Assim como outros candidatos ao Sagrado Ministério da Palavra de Deus, eu mesmo fui ordenado por um Presbitério e, assim, me tornei um pastor dessa denominação. Mas, antes de ser um pastor, eu fui e continuo sendo uma ovelha do Senhor. Convido você a refletir sobre esta verdade, de que mesmo os pastores ainda são ovelhas...
Em certa ocasião, Jesus Cristo afirmou ser o bom pastor, conhecido por suas ovelhas, que dá a vida por elas (Jo 10:14s). Um sentimento caloroso tomou conta de meu ser quando pensei nisso. Crianças, adolescentes, jovens e adultos, homens e mulheres, membros comuns de igrejas, líderes de ministérios ou não; diáconos, presbíteros, missionários, seminaristas ou pastores, todos somos ovelhas do Senhor.
Como é bom saber que eu também sou ovelha do rebanho do Supremo Pastor! Lembro-me da parábola do homem que tinha cem ovelhas e, ao perder uma, deixou as outras e saiu à procura da desgarrada, até achá-la (Lc 15:3-7).
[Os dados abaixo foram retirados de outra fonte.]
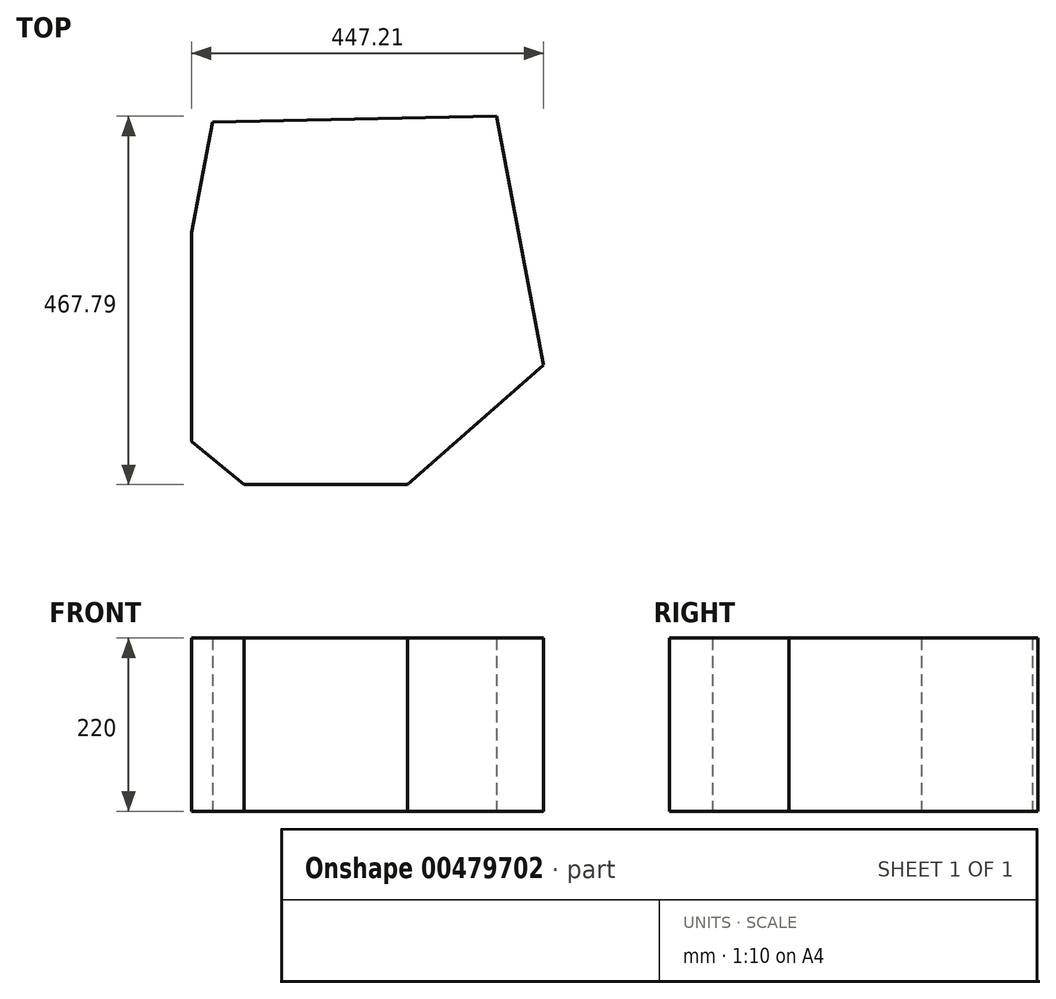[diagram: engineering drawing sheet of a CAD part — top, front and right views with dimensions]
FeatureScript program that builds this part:
annotation { "Feature Type Name" : "Feature", "Feature Type Description" : "" }
export const myFeature = defineFeature(function(context is Context, id is Id, definition is map)
    precondition{}
    {
        {
            var Q0;
            Q0=qCreatedBy(makeId("Top.planeOp"),FACE);
            var sketch = newSketch(context, id + "F0", { "sketchPlane" : qUnion([Q0])});
            skLineSegment(sketch, "E0", {"start": v(-193.4, 279.5) * mm, "end": v(167.33, 286.6) * mm});
            skLineSegment(sketch, "E1", {"start": v(167.33, 286.6) * mm, "end": v(227.43, -29.44) * mm});
            skLineSegment(sketch, "E2", {"start": v(227.43, -29.44) * mm, "end": v(54.37, -181.19) * mm});
            skLineSegment(sketch, "E3", {"start": v(54.37, -181.19) * mm, "end": v(-153.35, -181.19) * mm});
            skLineSegment(sketch, "E4", {"start": v(-153.35, -181.19) * mm, "end": v(-219.78, -126.58) * mm});
            skLineSegment(sketch, "E5", {"start": v(-219.78, -126.58) * mm, "end": v(-219.78, 138.85) * mm});
            skLineSegment(sketch, "E6", {"start": v(-219.78, 138.85) * mm, "end": v(-193.4, 279.5) * mm});
            skSolve(sketch);
        }
        {
            var Q0;
            Q0=qSketchRegion(id+"F0",true);
            extrude(context, id + "F1", {"entities" : qUnion([Q0]), "depth" : 220 * mm});
        }
    });
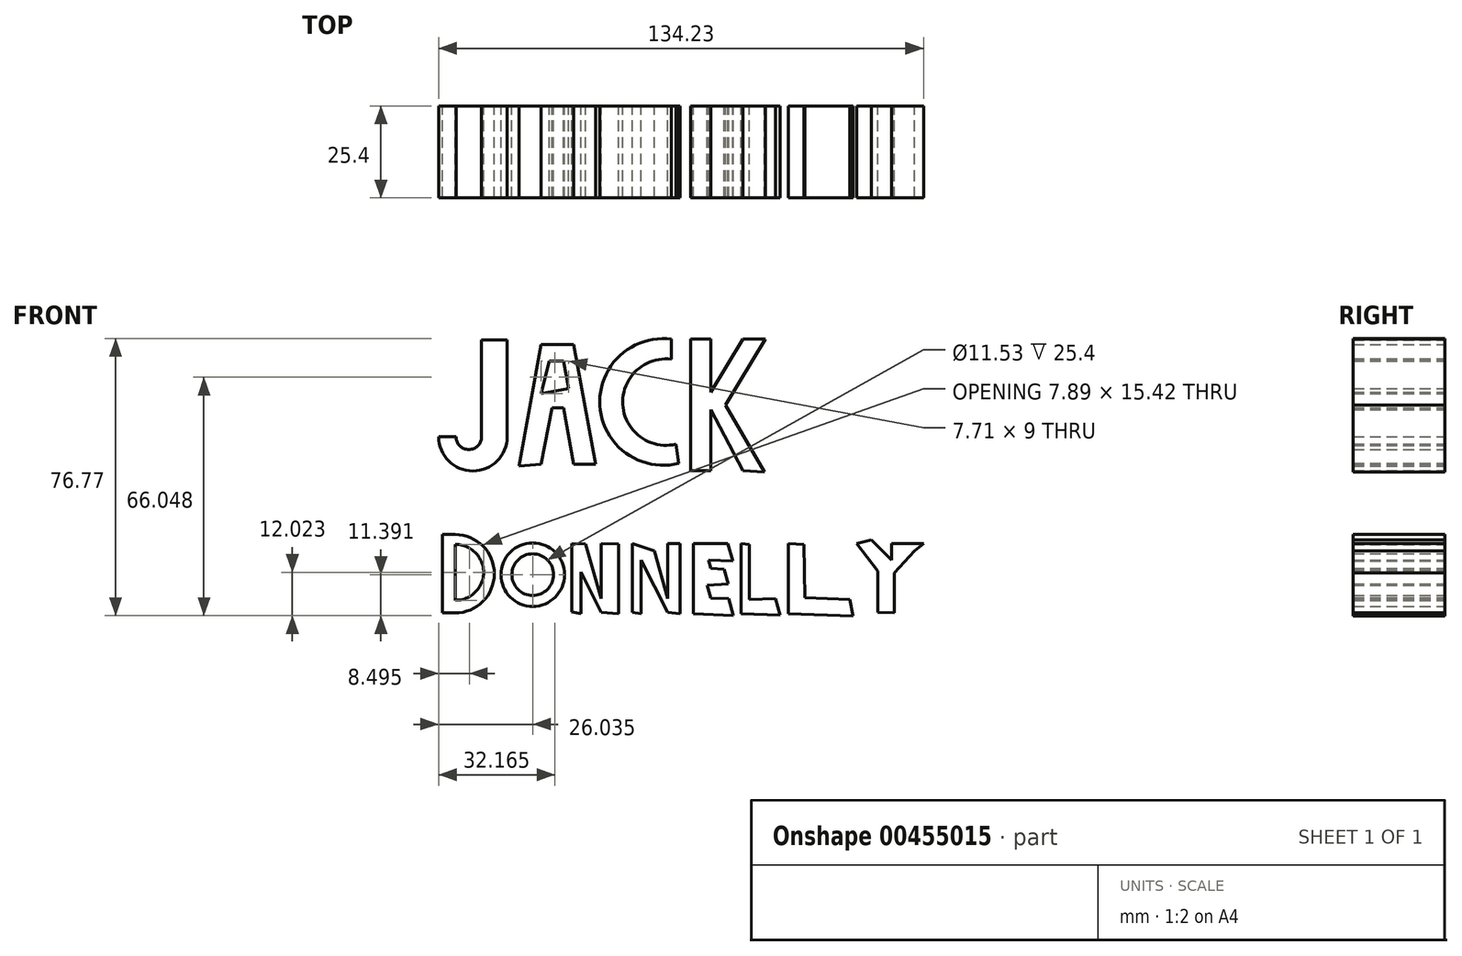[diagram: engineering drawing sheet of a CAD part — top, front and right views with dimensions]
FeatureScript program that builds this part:
annotation { "Feature Type Name" : "Feature", "Feature Type Description" : "" }
export const myFeature = defineFeature(function(context is Context, id is Id, definition is map)
    precondition{}
    {
        {
            var Q0;
            Q0=qCreatedBy(makeId("Front.planeOp"),FACE);
            var sketch = newSketch(context, id + "F0", { "sketchPlane" : qUnion([Q0])});
            skLineSegment(sketch, "E0", {"start": v(-63.45, 50.18) * mm, "end": v(-56.37, 50.18) * mm});
            skLineSegment(sketch, "E1", {"start": v(-56.37, 50.18) * mm, "end": v(-56.37, 23.38) * mm});
            skLineSegment(sketch, "E2", {"start": v(-63.45, 50.18) * mm, "end": v(-63.45, 23.38) * mm});
            skArc(sketch, "E3", {"start": v(-75.33, 23.38) * mm, "mid": v(-65.85, 13.9) * mm, "end": v(-56.37, 23.38) * mm});
            skLineSegment(sketch, "E4", {"start": v(-75.33, 23.38) * mm, "end": v(-70.53, 23.38) * mm});
            skArc(sketch, "E5", {"start": v(-70.53, 23.38) * mm, "mid": v(-67, 19.84) * mm, "end": v(-63.45, 23.38) * mm});
            skLineSegment(sketch, "E6", {"start": v(-53.09, 15.3) * mm, "end": v(-47.02, 48.92) * mm});
            skLineSegment(sketch, "E7", {"start": v(-47.02, 48.92) * mm, "end": v(-37.92, 48.92) * mm});
            skLineSegment(sketch, "E8", {"start": v(-37.92, 48.92) * mm, "end": v(-31.85, 15.8) * mm});
            skLineSegment(sketch, "E9", {"start": v(-31.85, 15.8) * mm, "end": v(-37.92, 15.8) * mm});
            skLineSegment(sketch, "E10", {"start": v(-37.92, 15.8) * mm, "end": v(-40.7, 31.47) * mm});
            skLineSegment(sketch, "E11", {"start": v(-40.7, 31.47) * mm, "end": v(-43.99, 31.47) * mm});
            skLineSegment(sketch, "E12", {"start": v(-43.99, 31.47) * mm, "end": v(-47.02, 15.8) * mm});
            skLineSegment(sketch, "E13", {"start": v(-47.02, 15.8) * mm, "end": v(-53.09, 15.3) * mm});
            skLineSegment(sketch, "E14", {"start": v(-44.74, 44.37) * mm, "end": v(-40.7, 44.37) * mm});
            skLineSegment(sketch, "E15", {"start": v(-40.7, 44.37) * mm, "end": v(-39.31, 36.78) * mm});
            skPoint(sketch, "E15.endSnap0", {"position": v(-56.37, 36.78) * mm});
            skLineSegment(sketch, "E16", {"start": v(-39.31, 36.78) * mm, "end": v(-47.02, 35.37) * mm});
            skLineSegment(sketch, "E17", {"start": v(-44.74, 44.37) * mm, "end": v(-47.02, 35.37) * mm});
            skArc(sketch, "E18", {"start": v(-10.87, 50.43) * mm, "mid": v(-30.7, 32.02) * mm, "end": v(-8.85, 16.05) * mm});
            skArc(sketch, "E19", {"start": v(-10.87, 44.87) * mm, "mid": v(-24.36, 32.36) * mm, "end": v(-9.6, 21.36) * mm});
            skLineSegment(sketch, "E20", {"start": v(-10.87, 50.43) * mm, "end": v(-10.87, 44.87) * mm});
            skLineSegment(sketch, "E21", {"start": v(-9.6, 21.36) * mm, "end": v(-8.85, 16.05) * mm});
            skLineSegment(sketch, "E22", {"start": v(-5.56, 50.43) * mm, "end": v(-5.56, 14.03) * mm});
            skLineSegment(sketch, "E23", {"start": v(-5.56, 14.03) * mm, "end": v(0, 14.03) * mm});
            skLineSegment(sketch, "E24", {"start": v(0, 14.03) * mm, "end": v(0, 30.97) * mm});
            skLineSegment(sketch, "E25", {"start": v(0, 30.97) * mm, "end": v(8.85, 14.03) * mm});
            skLineSegment(sketch, "E26", {"start": v(8.85, 14.03) * mm, "end": v(14.9, 13.63) * mm});
            skLineSegment(sketch, "E27", {"start": v(14.9, 13.63) * mm, "end": v(4.04, 32.23) * mm});
            skLineSegment(sketch, "E28", {"start": v(4.04, 32.23) * mm, "end": v(15.17, 50.43) * mm});
            skLineSegment(sketch, "E29", {"start": v(15.17, 50.43) * mm, "end": v(8.85, 50.47) * mm});
            skLineSegment(sketch, "E30", {"start": v(8.85, 50.47) * mm, "end": v(0, 35.77) * mm});
            skLineSegment(sketch, "E31", {"start": v(0, 35.77) * mm, "end": v(0, 50.43) * mm});
            skLineSegment(sketch, "E32", {"start": v(0, 50.43) * mm, "end": v(-5.56, 50.43) * mm});
            skLineSegment(sketch, "E33", {"start": v(-74.32, -3.67) * mm, "end": v(-74.32, -25.4) * mm});
            skLineSegment(sketch, "E34", {"start": v(-74.32, -25.4) * mm, "end": v(-70.78, -25.4) * mm});
            skLineSegment(sketch, "E35", {"start": v(-74.32, -3.67) * mm, "end": v(-70.78, -3.67) * mm});
            skArc(sketch, "E36", {"start": v(-70.78, -25.4) * mm, "mid": v(-59.91, -14.54) * mm, "end": v(-70.78, -3.67) * mm});
            skLineSegment(sketch, "E37", {"start": v(-70.78, -6.45) * mm, "end": v(-70.78, -21.87) * mm});
            skArc(sketch, "E38", {"start": v(-70.78, -21.87) * mm, "mid": v(-62.89, -14.16) * mm, "end": v(-70.78, -6.45) * mm});
            skCircle(sketch, "E39", {"center": v(-49.3, -14.79) * mm, "radius": 8.8 * mm});
            skCircle(sketch, "E40", {"center": v(-49.3, -14.79) * mm, "radius": 5.76 * mm});
            skLineSegment(sketch, "E41", {"start": v(-38.43, -25.15) * mm, "end": v(-38.43, -6.2) * mm});
            skLineSegment(sketch, "E42", {"start": v(-38.43, -6.2) * mm, "end": v(-34.63, -6.26) * mm});
            skLineSegment(sketch, "E43", {"start": v(-34.63, -6.26) * mm, "end": v(-30.34, -21.36) * mm});
            skLineSegment(sketch, "E44", {"start": v(-30.34, -21.36) * mm, "end": v(-30.34, -6.2) * mm});
            skLineSegment(sketch, "E45", {"start": v(-30.34, -6.2) * mm, "end": v(-25.52, -6.24) * mm});
            skLineSegment(sketch, "E46", {"start": v(-25.52, -6.24) * mm, "end": v(-25.52, -25.66) * mm});
            skLineSegment(sketch, "E47", {"start": v(-25.52, -25.66) * mm, "end": v(-30.34, -25.25) * mm});
            skLineSegment(sketch, "E48", {"start": v(-30.34, -25.25) * mm, "end": v(-35.9, -14.03) * mm});
            skLineSegment(sketch, "E49", {"start": v(-35.9, -14.03) * mm, "end": v(-35.9, -25.66) * mm});
            skLineSegment(sketch, "E50", {"start": v(-35.9, -25.66) * mm, "end": v(-38.43, -25.15) * mm});
            skLineSegment(sketch, "E51", {"start": v(-21.74, -6.2) * mm, "end": v(-21.74, -25.25) * mm});
            skLineSegment(sketch, "E52", {"start": v(-21.74, -25.25) * mm, "end": v(-19.27, -25.66) * mm});
            skLineSegment(sketch, "E53", {"start": v(-19.27, -25.66) * mm, "end": v(-19.27, -10.74) * mm});
            skLineSegment(sketch, "E54", {"start": v(-19.27, -10.74) * mm, "end": v(-11.88, -25.25) * mm});
            skLineSegment(sketch, "E55", {"start": v(-11.88, -25.25) * mm, "end": v(-8.55, -25.66) * mm});
            skLineSegment(sketch, "E56", {"start": v(-8.55, -25.66) * mm, "end": v(-8.55, -6.2) * mm});
            skLineSegment(sketch, "E57", {"start": v(-8.55, -6.2) * mm, "end": v(-11.88, -6.18) * mm});
            skLineSegment(sketch, "E58", {"start": v(-11.88, -6.18) * mm, "end": v(-11.88, -21.36) * mm});
            skLineSegment(sketch, "E59", {"start": v(-11.88, -21.36) * mm, "end": v(-15.6, -8.27) * mm});
            skLineSegment(sketch, "E60", {"start": v(-15.6, -8.27) * mm, "end": v(-21.74, -6.2) * mm});
            skLineSegment(sketch, "E61", {"start": v(-4.8, -6.2) * mm, "end": v(-4.8, -25.66) * mm});
            skLineSegment(sketch, "E62", {"start": v(-4.8, -25.66) * mm, "end": v(6.28, -26.17) * mm});
            skLineSegment(sketch, "E63", {"start": v(6.28, -26.17) * mm, "end": v(4.92, -21.36) * mm});
            skLineSegment(sketch, "E64", {"start": v(4.92, -21.36) * mm, "end": v(0, -21.29) * mm});
            skLineSegment(sketch, "E65", {"start": v(0, -21.29) * mm, "end": v(-1, -17.75) * mm});
            skLineSegment(sketch, "E66", {"start": v(-1, -17.75) * mm, "end": v(4.8, -17.32) * mm});
            skLineSegment(sketch, "E67", {"start": v(4.8, -17.32) * mm, "end": v(3.67, -13.34) * mm});
            skLineSegment(sketch, "E68", {"start": v(3.67, -13.34) * mm, "end": v(0, -13.04) * mm});
            skLineSegment(sketch, "E69", {"start": v(0, -13.04) * mm, "end": v(-0.65, -10.74) * mm});
            skLineSegment(sketch, "E70", {"start": v(-0.65, -10.74) * mm, "end": v(6.05, -10.98) * mm});
            skLineSegment(sketch, "E71", {"start": v(6.05, -10.98) * mm, "end": v(4.68, -6.18) * mm});
            skLineSegment(sketch, "E72", {"start": v(4.68, -6.18) * mm, "end": v(-4.8, -6.2) * mm});
            skLineSegment(sketch, "E73", {"start": v(8.34, -6.2) * mm, "end": v(8.34, -25.66) * mm});
            skLineSegment(sketch, "E74", {"start": v(8.34, -25.66) * mm, "end": v(19.2, -26.05) * mm});
            skLineSegment(sketch, "E75", {"start": v(19.2, -26.05) * mm, "end": v(17.87, -21.36) * mm});
            skLineSegment(sketch, "E76", {"start": v(17.87, -21.36) * mm, "end": v(10.62, -21.61) * mm});
            skLineSegment(sketch, "E77", {"start": v(21.49, -6.2) * mm, "end": v(21.49, -25.66) * mm});
            skLineSegment(sketch, "E78", {"start": v(21.49, -25.66) * mm, "end": v(39.4, -26.18) * mm});
            skLineSegment(sketch, "E79", {"start": v(39.4, -26.18) * mm, "end": v(38.43, -21.61) * mm});
            skLineSegment(sketch, "E80", {"start": v(38.43, -21.61) * mm, "end": v(26.04, -21.1) * mm});
            skLineSegment(sketch, "E81", {"start": v(26.04, -21.1) * mm, "end": v(25.79, -6.45) * mm});
            skLineSegment(sketch, "E82", {"start": v(25.79, -6.45) * mm, "end": v(21.49, -6.2) * mm});
            skLineSegment(sketch, "E83", {"start": v(40.45, -6.2) * mm, "end": v(46.26, -13.78) * mm});
            skLineSegment(sketch, "E84", {"start": v(46.26, -13.78) * mm, "end": v(46.26, -25.25) * mm});
            skLineSegment(sketch, "E85", {"start": v(46.26, -25.25) * mm, "end": v(50.8, -25.32) * mm});
            skLineSegment(sketch, "E86", {"start": v(50.8, -25.32) * mm, "end": v(50.8, -14.28) * mm});
            skLineSegment(sketch, "E87", {"start": v(50.8, -14.28) * mm, "end": v(56.37, -8.27) * mm});
            skLineSegment(sketch, "E88", {"start": v(56.37, -8.27) * mm, "end": v(58.9, -6.2) * mm});
            skLineSegment(sketch, "E89", {"start": v(58.9, -6.2) * mm, "end": v(50.05, -6.18) * mm});
            skLineSegment(sketch, "E90", {"start": v(50.05, -6.18) * mm, "end": v(50.05, -10.74) * mm});
            skLineSegment(sketch, "E91", {"start": v(50.05, -10.74) * mm, "end": v(44.5, -5.18) * mm});
            skLineSegment(sketch, "E92", {"start": v(44.5, -5.18) * mm, "end": v(40.45, -6.2) * mm});
            skLineSegment(sketch, "E93", {"start": v(10.62, -21.61) * mm, "end": v(10.62, -6.45) * mm});
            skLineSegment(sketch, "E94", {"start": v(10.62, -6.45) * mm, "end": v(8.34, -6.2) * mm});
            skSolve(sketch);
        }
        {
            var Q0;
            Q0 = qSketchRegion(id + "F0", true);
            extrude(context, id + "F1", {"entities" : qUnion([Q0]), "depth" : 25.4 * mm});
        }
    });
Ele a encontrou arranhada por espinhos e ferida pelas rochas. Ele aplicou bálsamo em seus machucados e a carregou nos braços de volta ao aprisco seguro e aquecido. Boyer, comentarista bíblico, escreveu: “Grande é a compaixão deste Pastor! Nenhuma palavra de repreensão, nem de censura! Que momento de gozo para o Salvador e para a ovelha”.
Isto é maravilhoso: saber que todas as vezes que me encontro ferido, confuso e aflito por causa das intempéries da vida ou devido aos problemas causados por minhas atitudes inconseqüentes, o pastor de minha alma sai à busca para salvar-me e tratar-me! É o cuidado amoroso de Jesus que me dá ânimo e forças para continuar esta caminhada em direção à glória, apesar de todas as minhas fraquezas.
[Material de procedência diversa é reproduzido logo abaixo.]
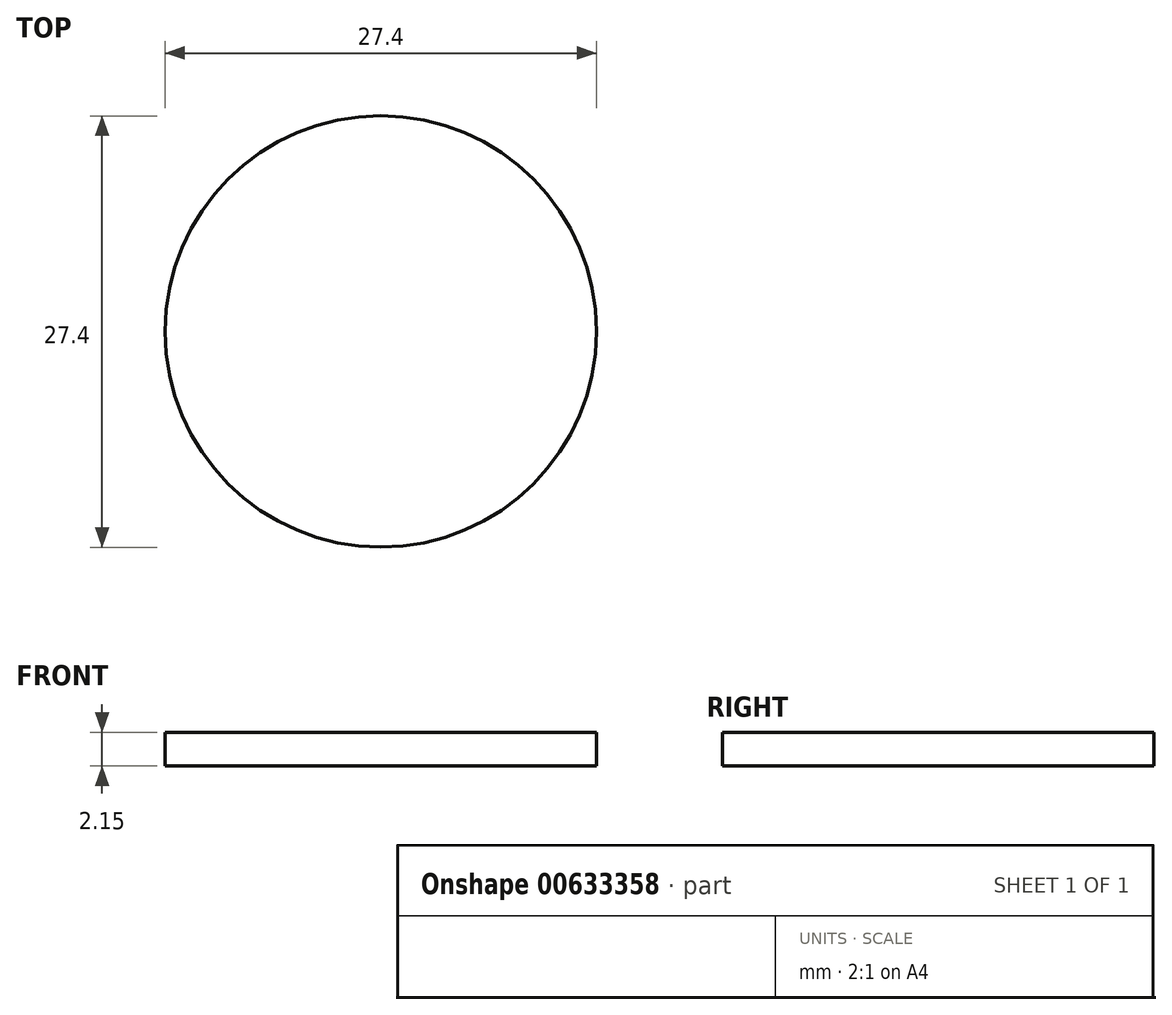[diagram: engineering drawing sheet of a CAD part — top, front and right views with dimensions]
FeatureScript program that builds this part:
annotation { "Feature Type Name" : "Feature", "Feature Type Description" : "" }
export const myFeature = defineFeature(function(context is Context, id is Id, definition is map)
    precondition{}
    {
        {
            var Q0;
            Q0=qCreatedBy(makeId("Top.planeOp"),FACE);
            var sketch = newSketch(context, id + "F0", { "sketchPlane" : qUnion([Q0])});
            skCircle(sketch, "E0", {"center": v(-24.35, 10.82) * mm, "radius": 13.7 * mm});
            skSolve(sketch);
        }
        {
            var Q0;
            Q0=makeQuery(id+"F0.imprint","IMPRINT",FACE,{"disambiguationData":[TD([[makeQuery(id+"F0.imprint","IMPRINT",EDGE,{"derivedFrom":sQuery(id+"F0.wireOp",EDGE,"E0")}),1.0]])]});
            extrude(context, id + "F1", {"entities" : qUnion([Q0]), "depth" : 2.15 * mm, "offsetDistance" : 25 * mm});
        }
    });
Você tem se sentido assim, como eu? Uma ovelha enfraquecida, carente de cuidados? Lembre-se: somos ovelhas do bom pastor, que ouve o nosso balido de dor à distância e corre para livrar-nos, não importa o espinheiro em que nos metemos. Mesmo que o rebanho tenha nos abandonado, ele sempre volta para buscar-nos. Pense assim, portanto: como é bom ser ovelha de Jesus, o bom pastor!